There are the obvious, front of mind, issues associated with sustainability and resiliency: decrease fossil fuel dependency, find alternative energy sources, reduce the carbon footprint, and use sustainable building materials. There are also more nuanced day-to-day steps we must take: efficiently manage existing resources, employ basic good building practices, collect better data, and carefully adopt new tech.
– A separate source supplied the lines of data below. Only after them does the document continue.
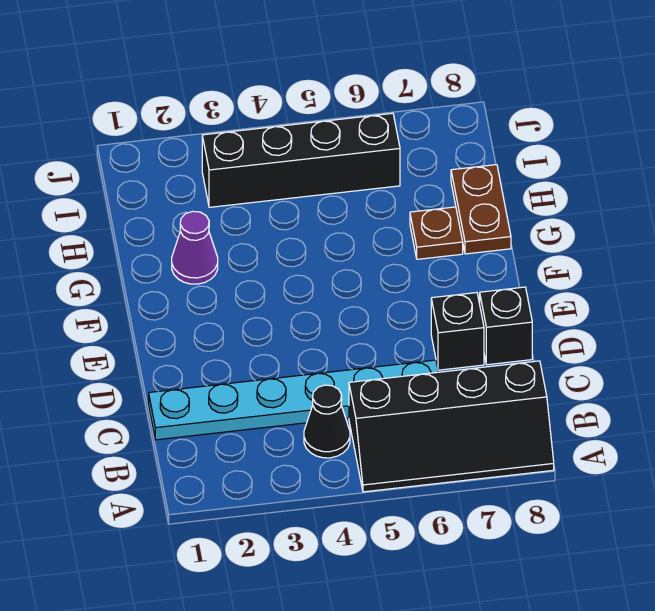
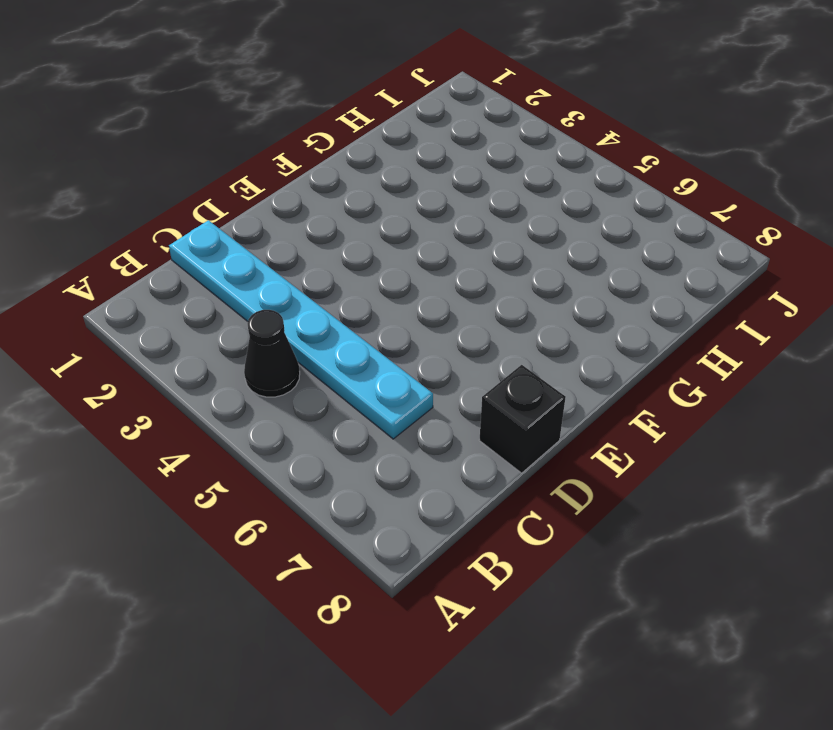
none -> black slope A5:B8 level 1 top B
none -> black brick D7 level 1

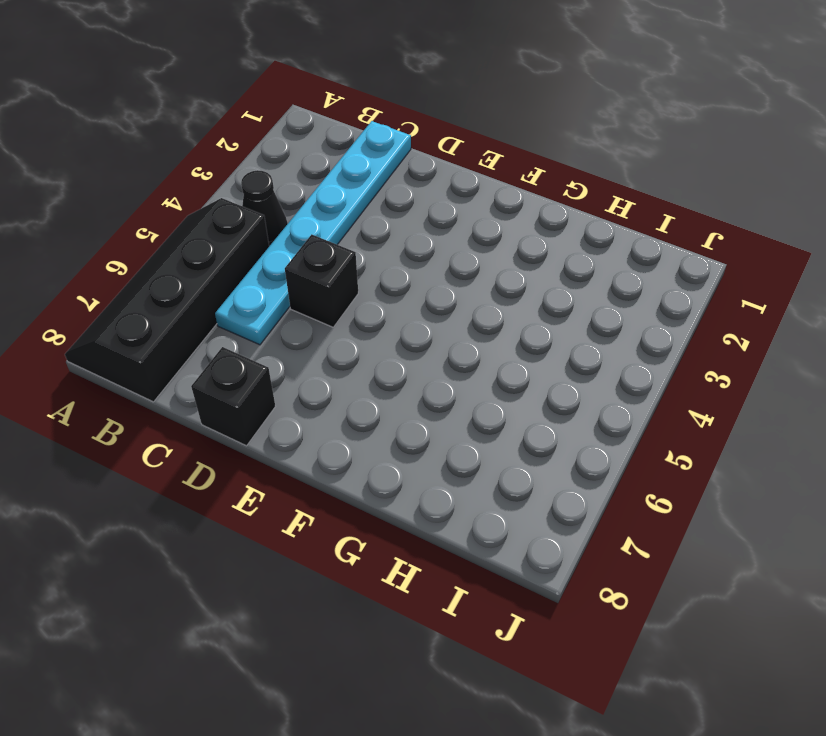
black brick D5 level 1 -> black brick D7 level 1
none -> purple cone G2 level 1
none -> brown plate G7 level 1

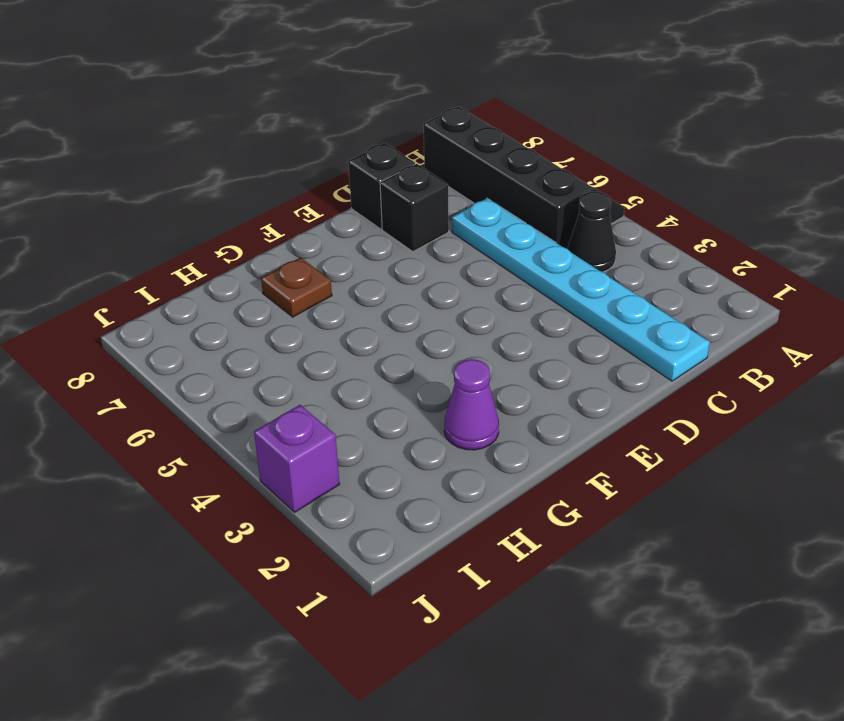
purple brick J3 level 1 -> none
none -> brown plate G8:H8 level 1
none -> black brick I3:I6 level 1

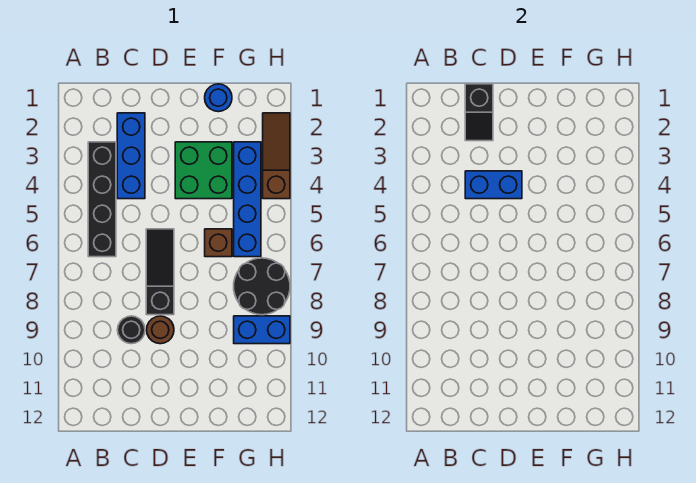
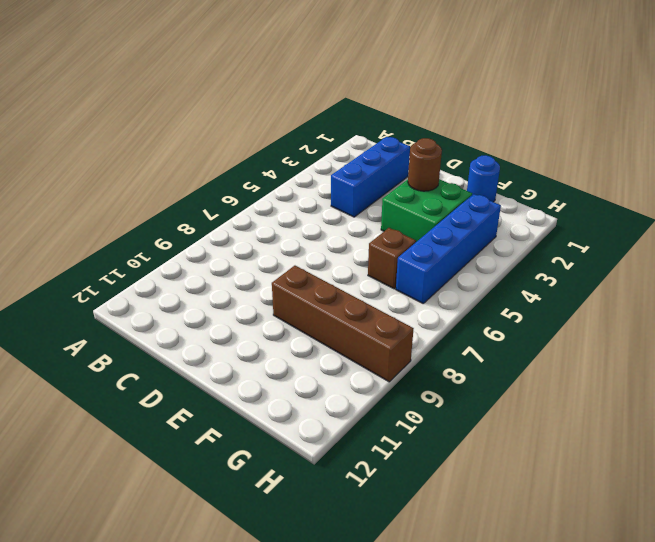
brown round brick E3 level 2 -> brown round brick D9 level 1
brown brick E9:H9 level 1 -> blue brick G9:H9 level 1
none -> black brick B3:B6 level 1
none -> black round brick C9 level 1
none -> black slope D6:D8 level 1 top 8

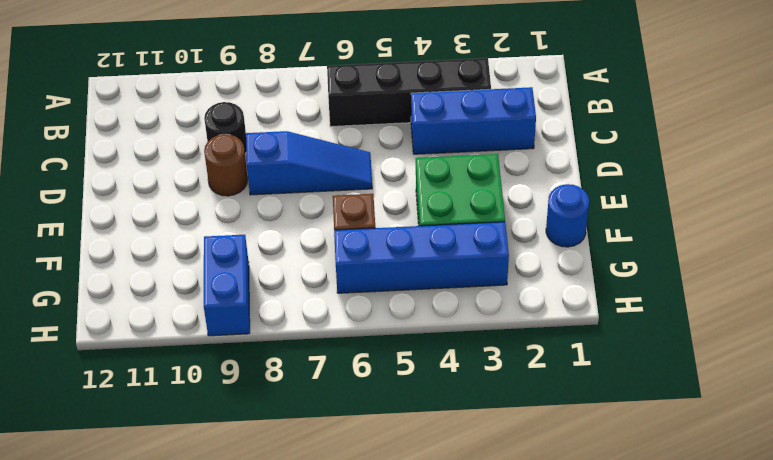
blue slope D6:D8 level 1 top 8 -> black slope D6:D8 level 1 top 8
none -> black round brick G7:H8 level 1
none -> brown slope H2:H4 level 1 top 4
none -> black slope C1:C2 level 2 top 1

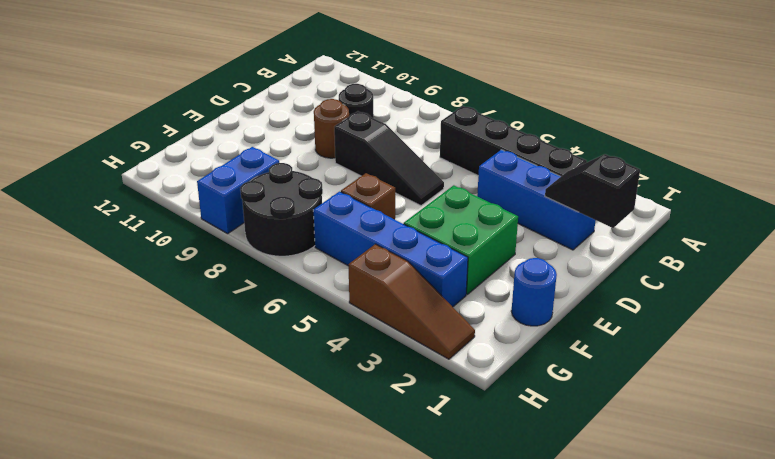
none -> blue brick C4:D4 level 2

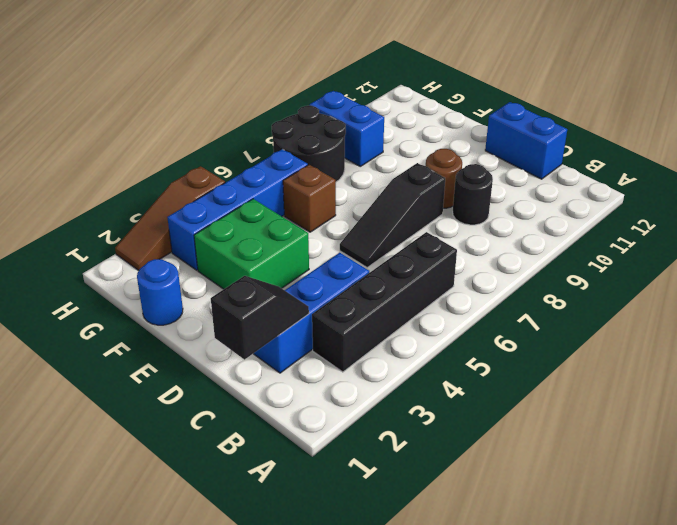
blue brick C12:D12 level 1 -> blue brick C4:D4 level 2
The architects and engineers are now tasked to lead the innovations that the investors and users of buildings demand. This is nothing new, with the advent of the automobile architects and engineers were tasked with designing intricate roadways, parking, and urban centers that would now revolve around a completely invasive form of transportation. The same was true with the advent of the light bulb, central HVAC systems and the Internet and any number of other innovations. Once again, we have to build for the people who live there, once again we have to adapt to a changing world.